Count the lines in the entries below that contain the word "What". Give only the number.

*** INPUT RECORDS

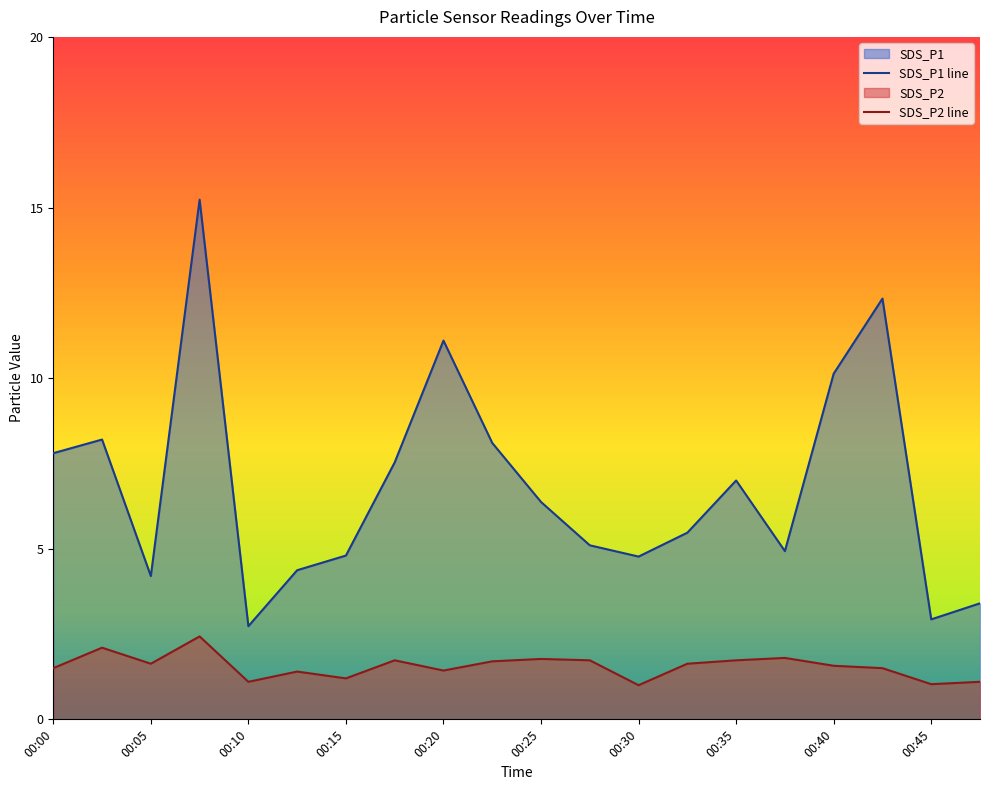

What is the smallest value displayed?

1.0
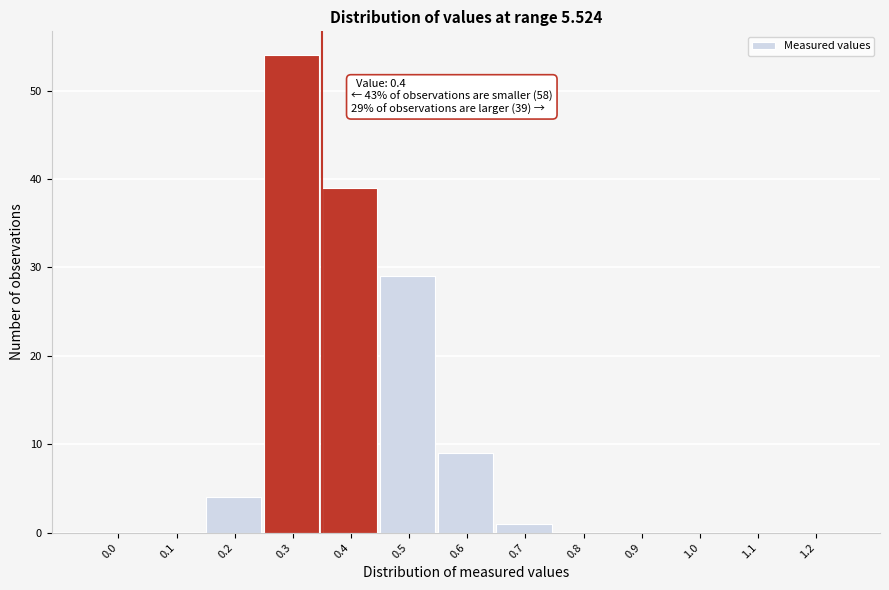

Reading left to right, transcribe all the data shown in this chart.

0.0=0	0.1=0	0.2=4	0.3=54	0.4=39	0.5=29	0.6=9	0.7=1	0.8=0	0.9=0	1.0=0	1.1=0	1.2=0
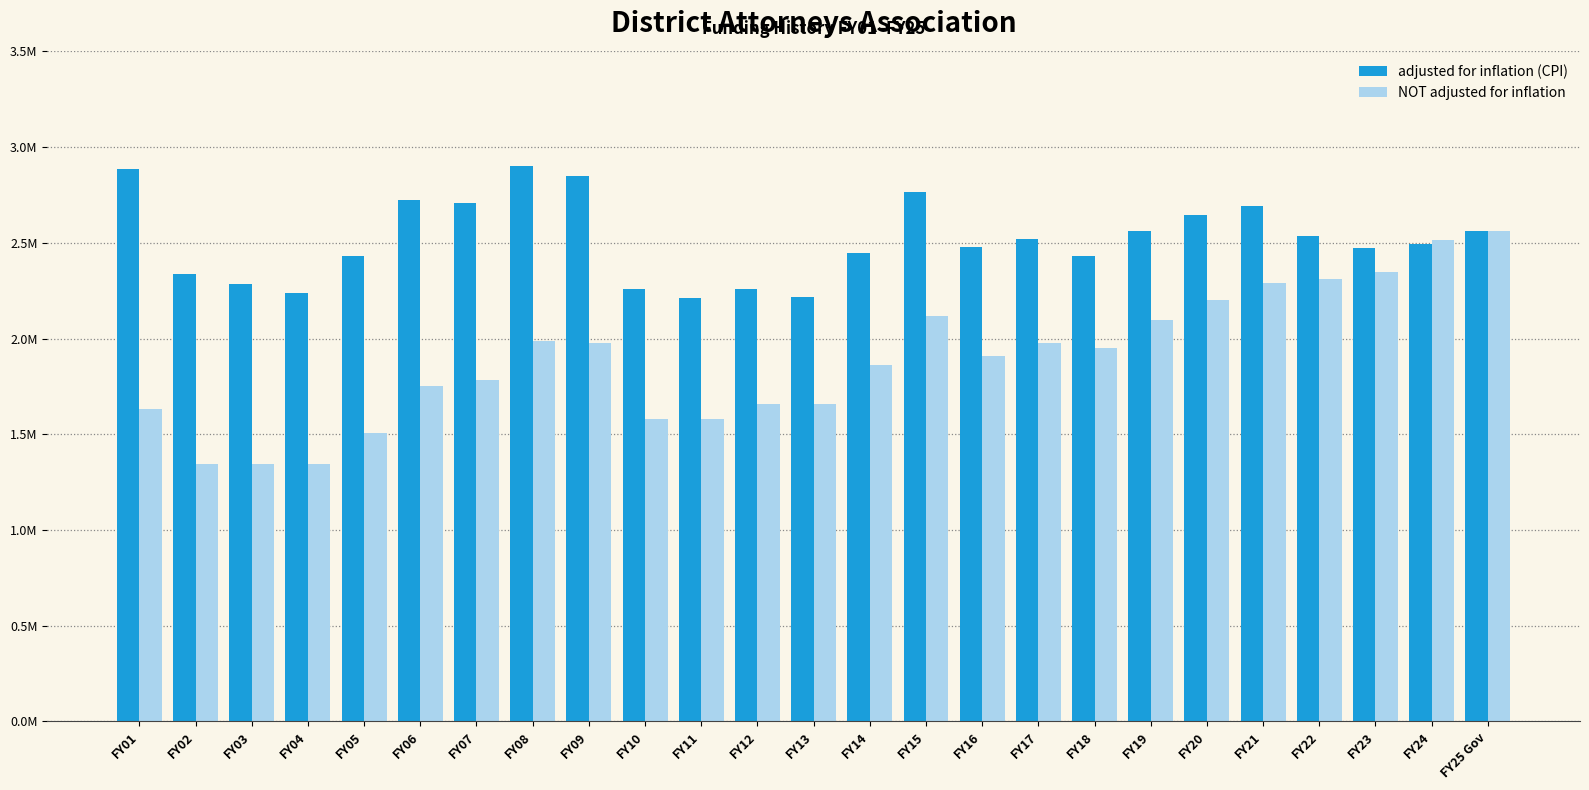

What is the value of the NOT adjusted for inflation bar at the 25th from the left?

2562064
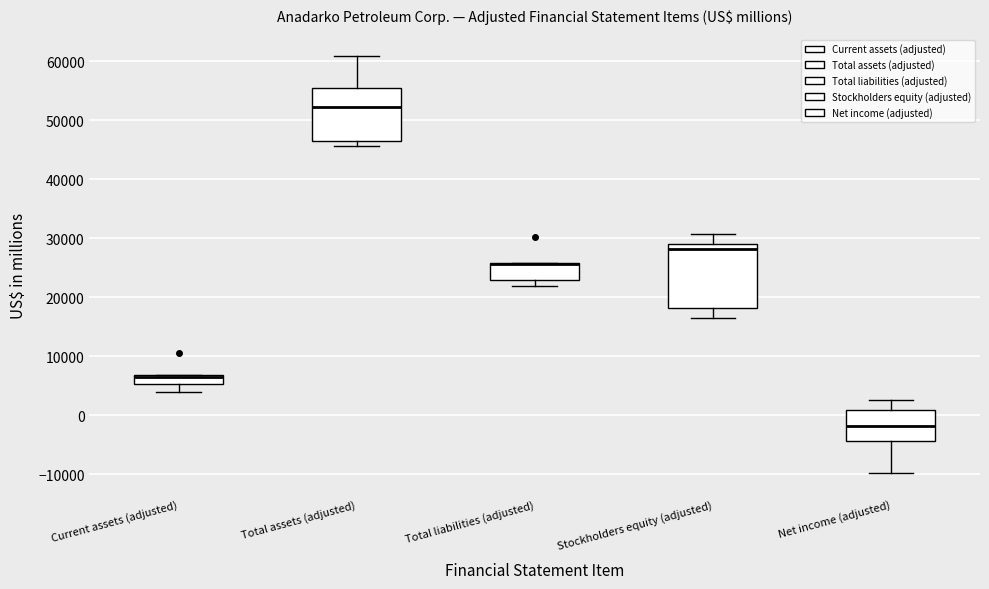

Where is the upper edge of the box for Total assets (adjusted) on the y-axis? The values are not printed on the chart, so give them approximately, as read against the axis.

55000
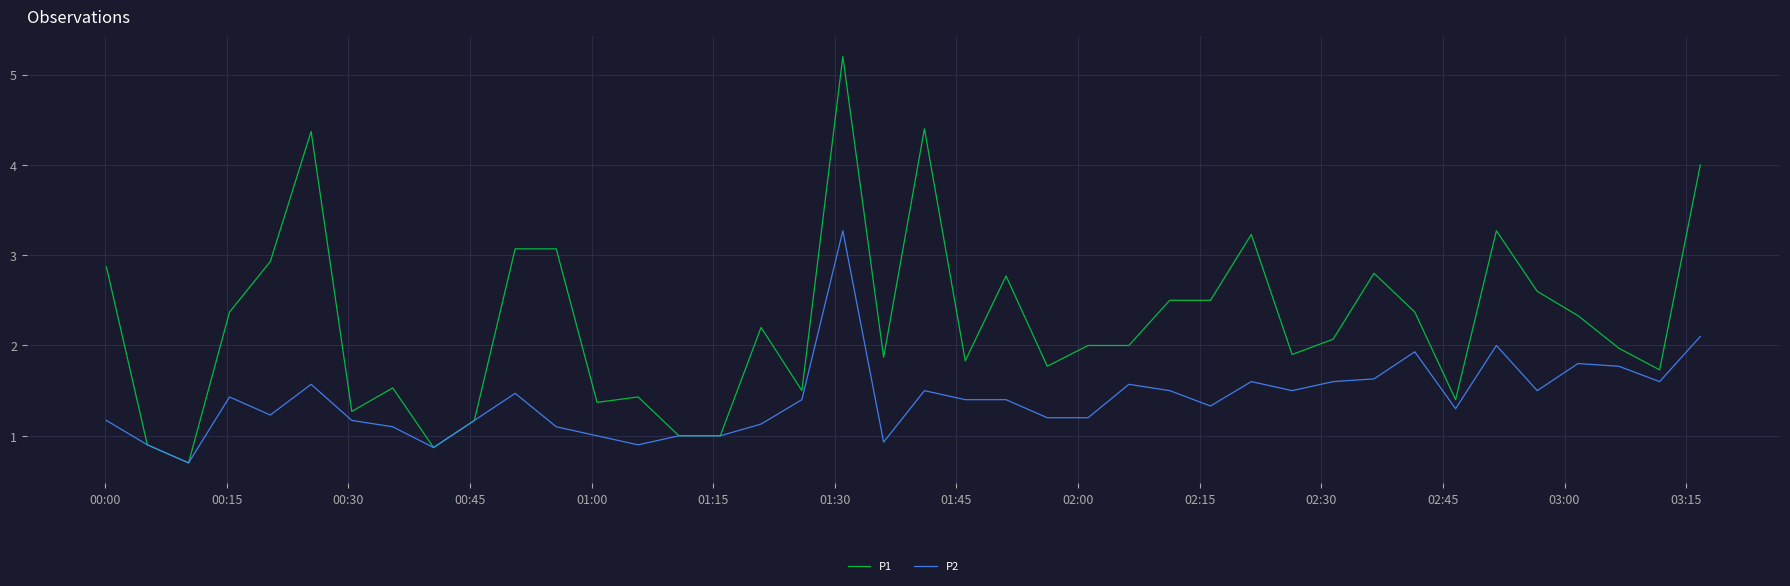

Which series has the largest total across all categories?

P1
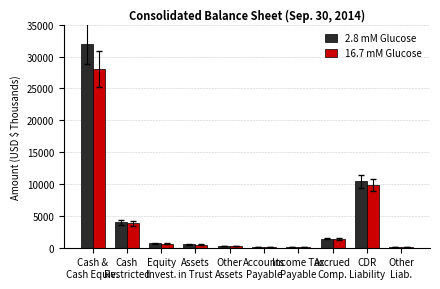

The 2.8 mM Glucose series shows 1429 at Accrued
Comp.. True or false?

True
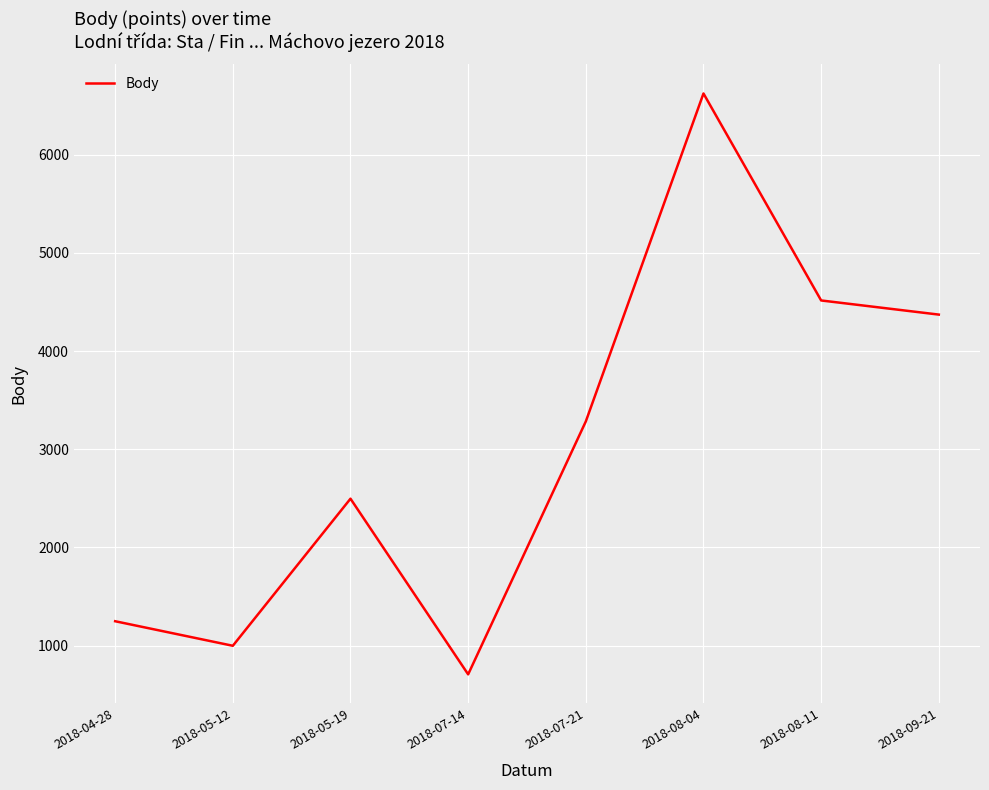

Rank the categories by value from highest to lowest.

2018-08-04, 2018-08-11, 2018-09-21, 2018-07-21, 2018-05-19, 2018-04-28, 2018-05-12, 2018-07-14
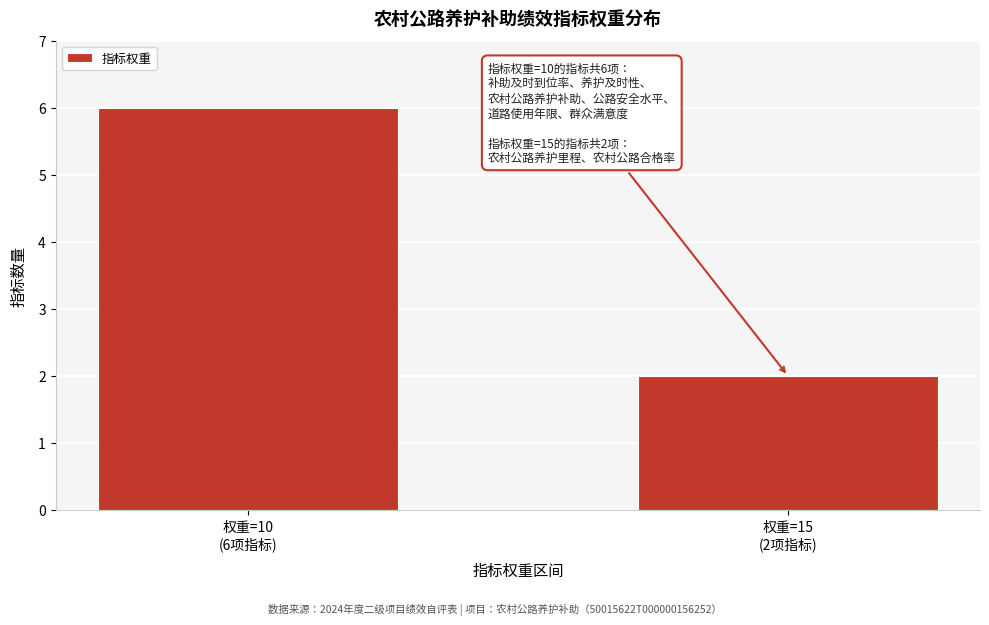

Reading left to right, transcribe all the data shown in this chart.

6	2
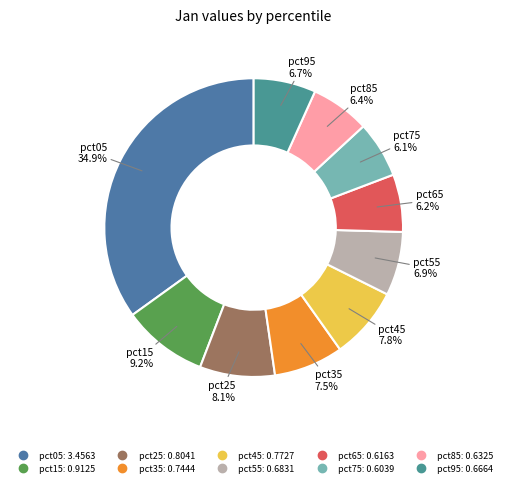

Which slice is the largest?

pct05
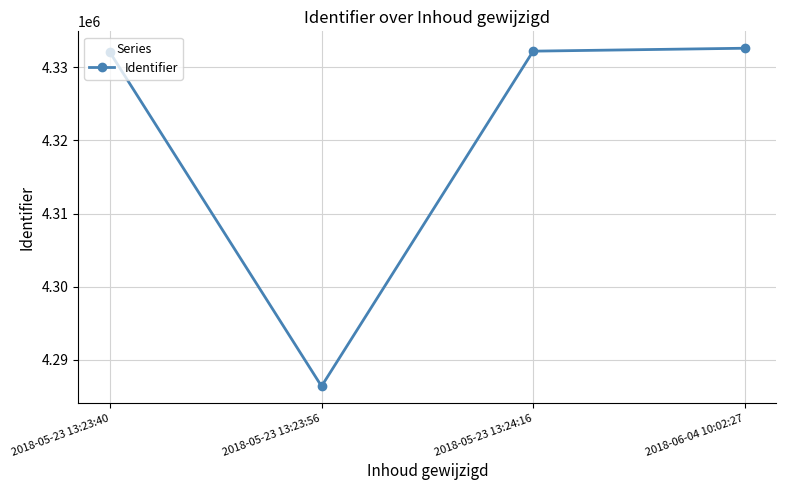

How many data points are less than 4332213?

2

******

== OUTPUT FOR THIS EXERCISE ==
2